**TASK BRIEF**
Would you return the records below character for character, without any images?

Extracted page text data
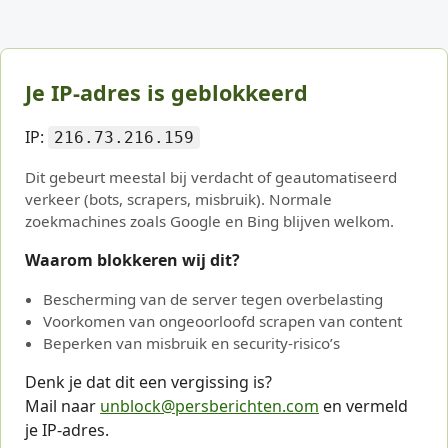
Je IP-adres is geblokkeerd
IP:
216.73.216.159
Dit gebeurt meestal bij verdacht of geautomatiseerd
verkeer (bots, scrapers, misbruik). Normale
zoekmachines zoals Google en Bing blijven welkom.
Waarom blokkeren wij dit?
Bescherming van de server tegen overbelasting
Voorkomen van ongeoorloofd scrapen van content
Beperken van misbruik en security-risico’s
Denk je dat dit een vergissing is?
Mail naar
unblock@persberichten.com
en vermeld
je IP-adres.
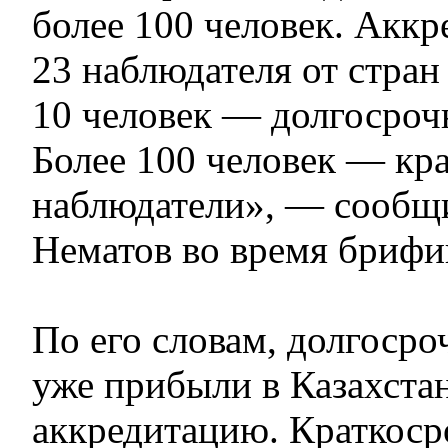
более 100 человек. Аккр
23 наблюдателя от стран
10 человек — долгосроч
Более 100 человек — кр
наблюдатели», — сообщ
Нематов во время брифи
По его словам, долгоср
уже прибыли в Казахста
аккредитацию. Краткос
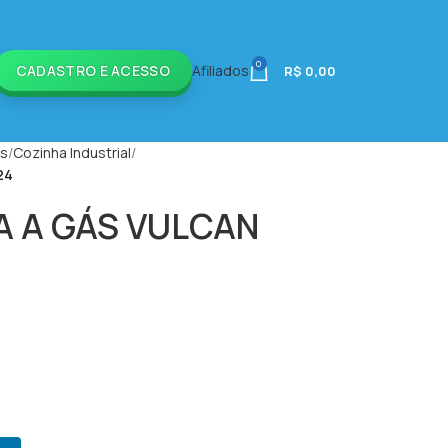
0
CADASTRO E ACESSO
Afiliados
R$
0,00
is
Cozinha Industrial
24
A A GÁS VULCAN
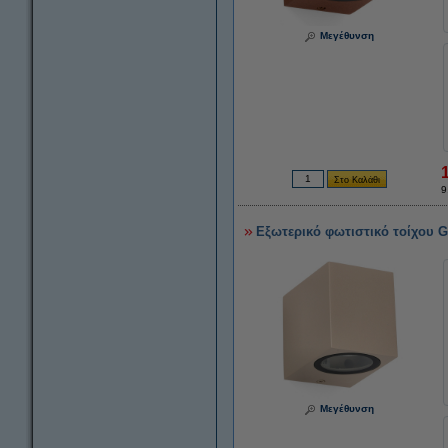
Μεγέθυνση
9
Εξωτερικό φωτιστικό τοίχου G
Μεγέθυνση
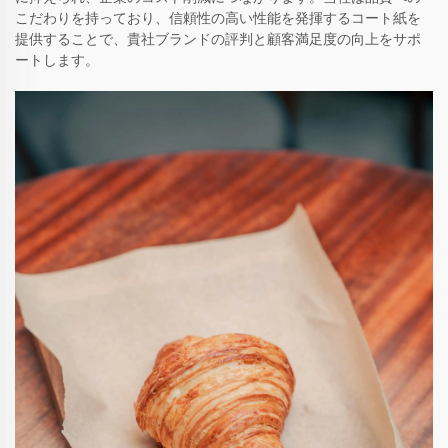
こだわりを持っており、信頼性の高い性能を発揮するコート紙を
提供することで、貴社ブランドの評判と顧客満足度の向上をサポ
ートします。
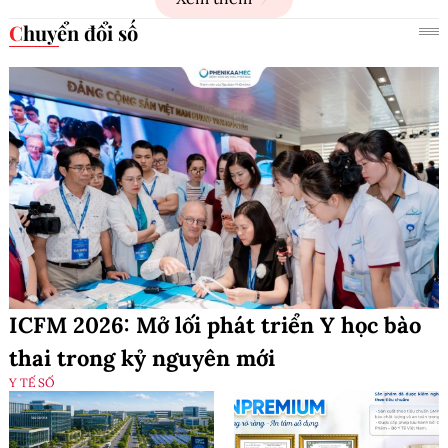
Chuyển đổi số
ICFM 2026: Mở lối phát triển Y học bào
thai trong kỷ nguyên mới
Y TẾ SỐ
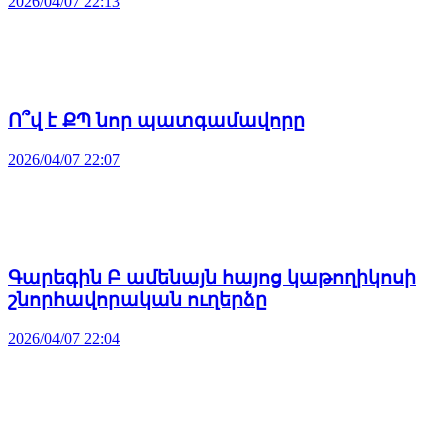
2026/04/07 22:13
Ո՞վ է ՔՊ նոր պատգամավորը
2026/04/07 22:07
Գարեգին Բ ամենայն հայոց կաթողիկոսի
շնորհավորական ուղերձը
2026/04/07 22:04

**SOLUTION TO THE EXERCISE**
Je IP-adres is geblokkeerd
IP:
216.73.216.159
Dit gebeurt meestal bij verdacht of geautomatiseerd
verkeer (bots, scrapers, misbruik). Normale
zoekmachines zoals Google en Bing blijven welkom.
Waarom blokkeren wij dit?
Bescherming van de server tegen overbelasting
Voorkomen van ongeoorloofd scrapen van content
Beperken van misbruik en security-risico’s
Denk je dat dit een vergissing is?
Mail naar
unblock@persberichten.com
en vermeld
je IP-adres.
более 100 человек. Аккр
23 наблюдателя от стран
10 человек — долгосроч
Более 100 человек — кр
наблюдатели», — сообщ
Нематов во время брифи
По его словам, долгоср
уже прибыли в Казахста
аккредитацию. Краткос
0
CADASTRO E ACESSO
Afiliados
R$
0,00
is
Cozinha Industrial
24
A A GÁS VULCAN
Μεγέθυνση
9
Εξωτερικό φωτιστικό τοίχου G
Μεγέθυνση
こだわりを持っており、信頼性の高い性能を発揮するコート紙を
提供することで、貴社ブランドの評判と顧客満足度の向上をサポ
ートします。
Chuyển đổi số
ICFM 2026: Mở lối phát triển Y học bào
thai trong kỷ nguyên mới
Y TẾ SỐ
2026/04/07 22:13
Ո՞վ է ՔՊ նոր պատգամավորը
2026/04/07 22:07
Գարեգին Բ ամենայն հայոց կաթողիկոսի
շնորհավորական ուղերձը
2026/04/07 22:04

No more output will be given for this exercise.